_DADOS FORNECIDOS_
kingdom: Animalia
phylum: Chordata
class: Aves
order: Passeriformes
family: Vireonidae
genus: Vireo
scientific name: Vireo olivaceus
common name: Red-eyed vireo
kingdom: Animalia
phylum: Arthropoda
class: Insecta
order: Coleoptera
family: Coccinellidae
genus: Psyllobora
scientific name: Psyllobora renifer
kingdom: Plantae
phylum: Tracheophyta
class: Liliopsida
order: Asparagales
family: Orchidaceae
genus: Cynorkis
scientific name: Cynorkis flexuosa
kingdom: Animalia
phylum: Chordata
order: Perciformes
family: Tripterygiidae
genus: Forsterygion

_ENUNCIADO_
Converta todas as linhas dos dados acima em uma lista JSON de strings, com uma string por linha e sem as linhas em branco.

_RESPOSTA_
[
  "kingdom: Animalia",
  "phylum: Chordata",
  "class: Aves",
  "order: Passeriformes",
  "family: Vireonidae",
  "genus: Vireo",
  "scientific name: Vireo olivaceus",
  "common name: Red-eyed vireo",
  "kingdom: Animalia",
  "phylum: Arthropoda",
  "class: Insecta",
  "order: Coleoptera",
  "family: Coccinellidae",
  "genus: Psyllobora",
  "scientific name: Psyllobora renifer",
  "kingdom: Plantae",
  "phylum: Tracheophyta",
  "class: Liliopsida",
  "order: Asparagales",
  "family: Orchidaceae",
  "genus: Cynorkis",
  "scientific name: Cynorkis flexuosa",
  "kingdom: Animalia",
  "phylum: Chordata",
  "order: Perciformes",
  "family: Tripterygiidae",
  "genus: Forsterygion"
]